<<<<

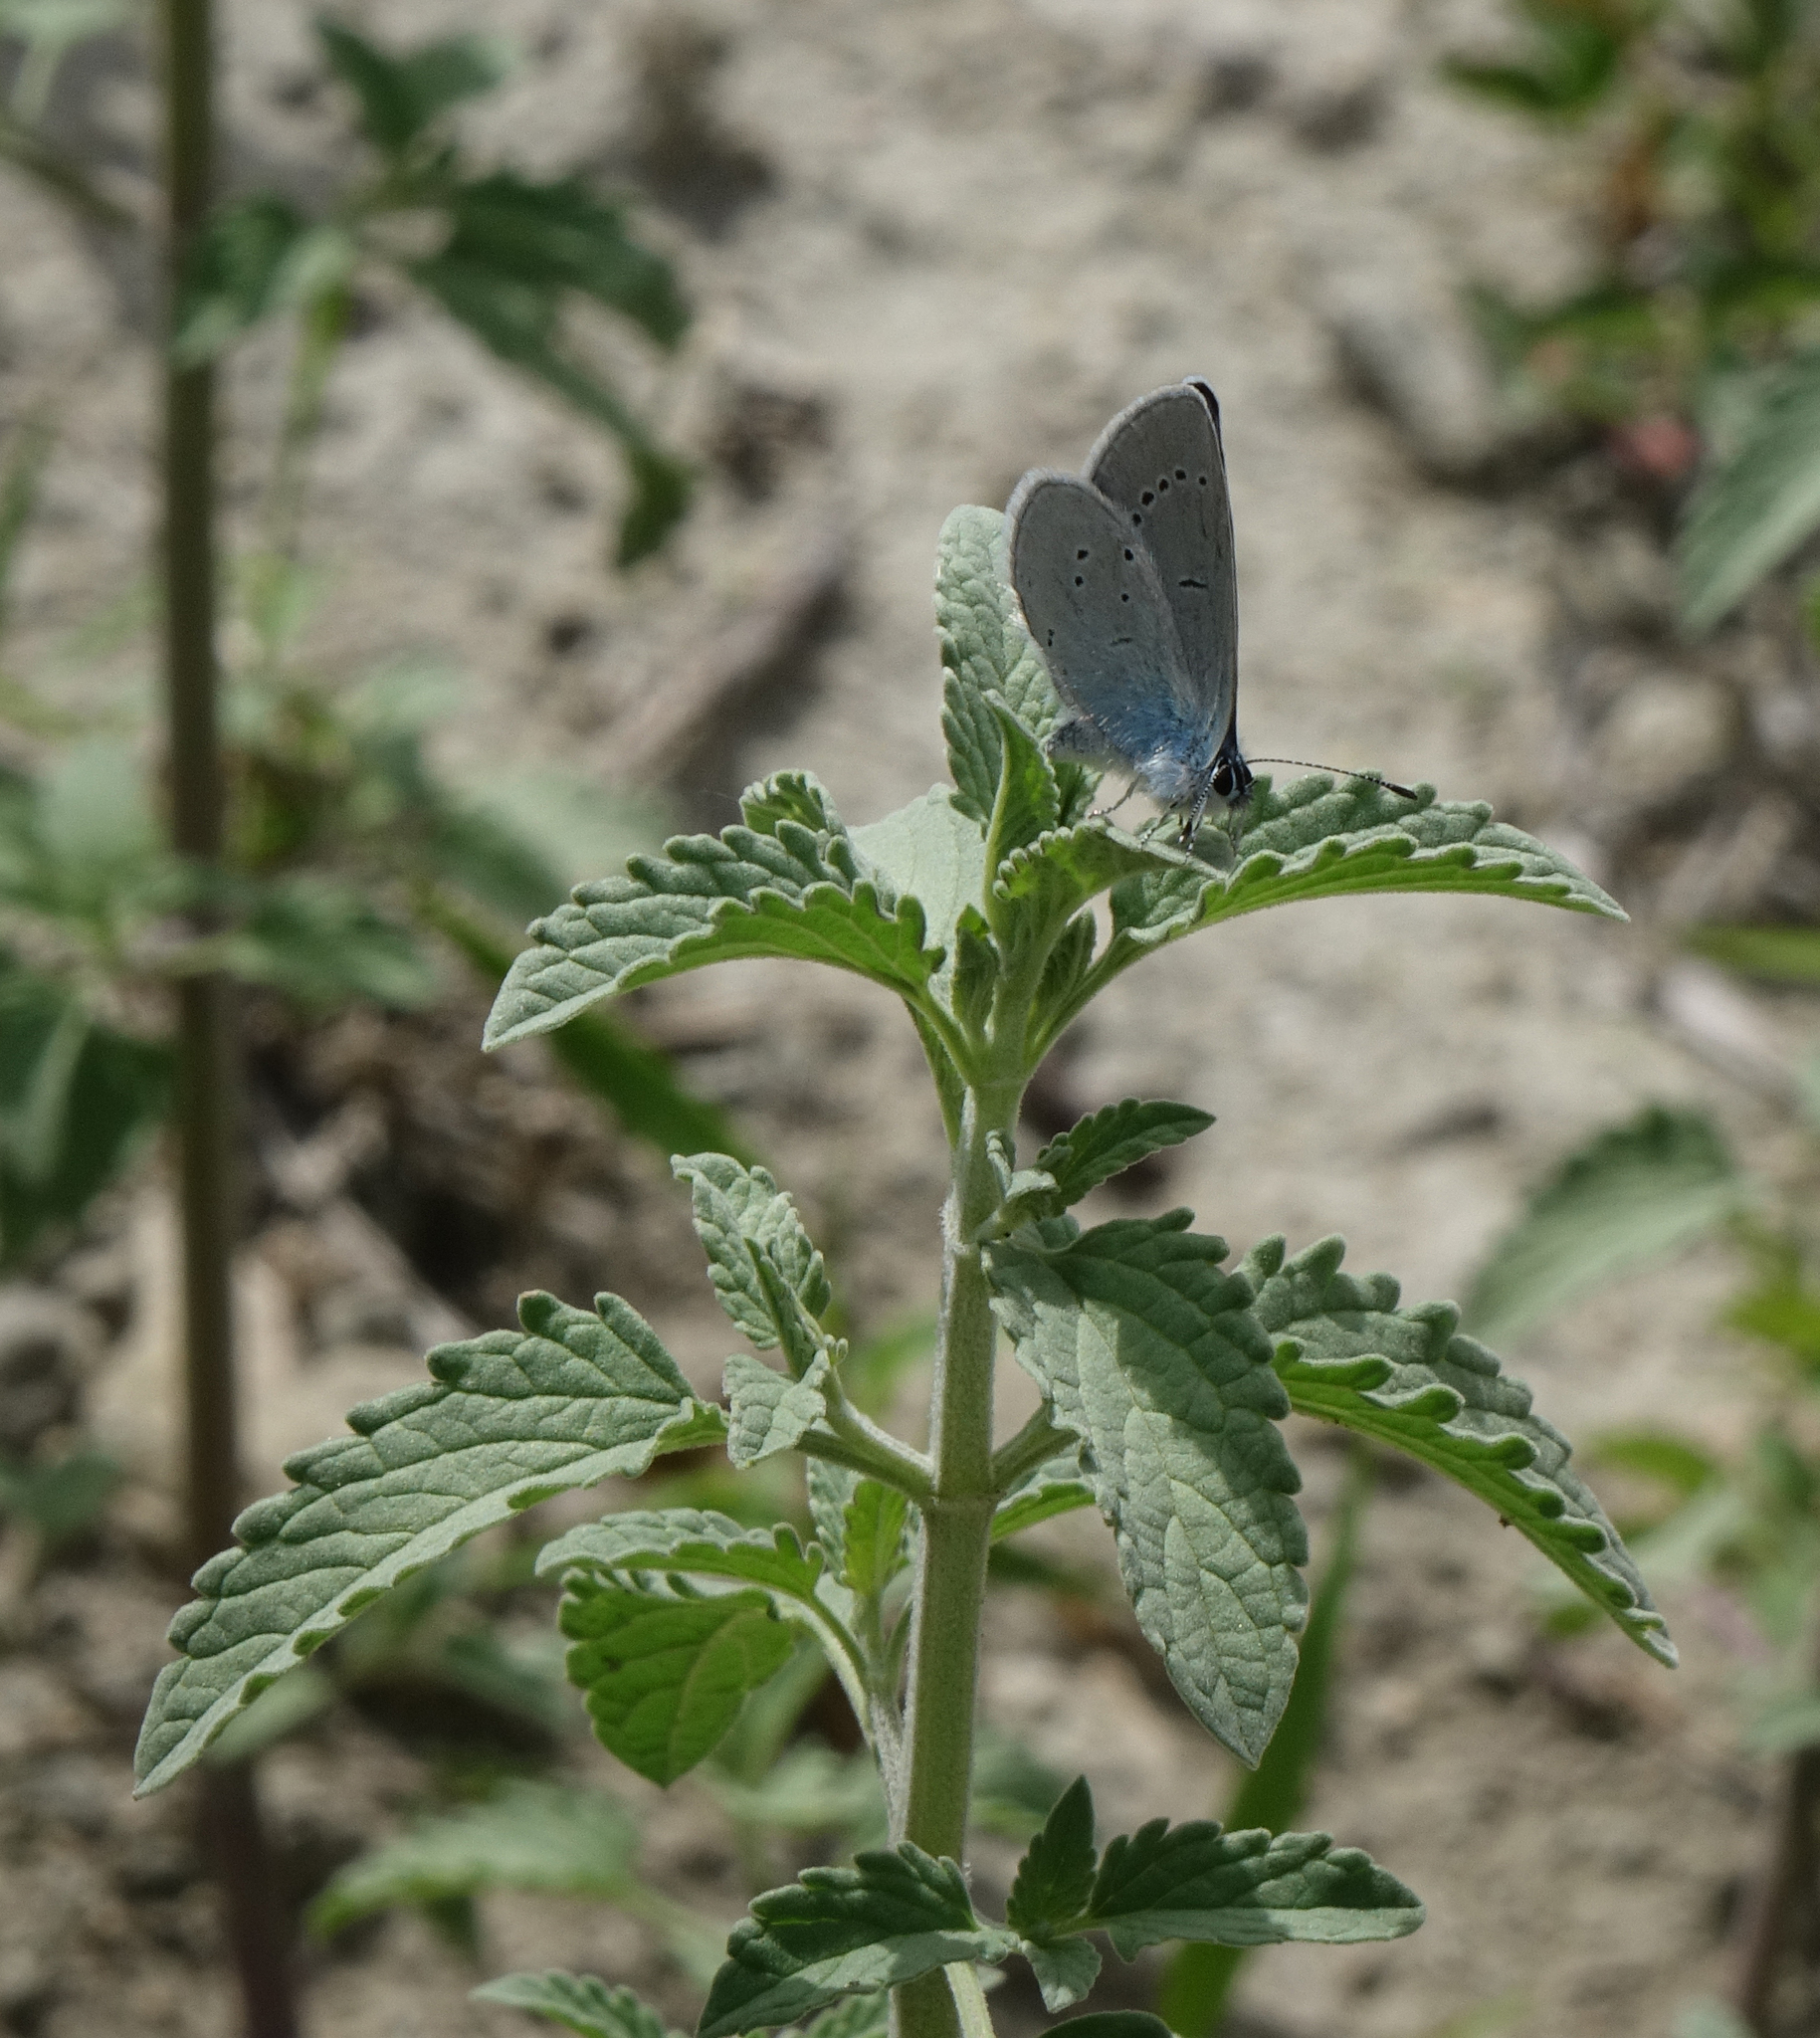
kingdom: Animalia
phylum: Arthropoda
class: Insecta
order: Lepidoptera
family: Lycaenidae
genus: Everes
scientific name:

>>>>

THE EXERCISE:
Retype every line of the material above character for character, leaving out the pictures.

ANSWER TO THIS EXERCISE:
kingdom: Animalia
phylum: Arthropoda
class: Insecta
order: Lepidoptera
family: Lycaenidae
genus: Everes
scientific name:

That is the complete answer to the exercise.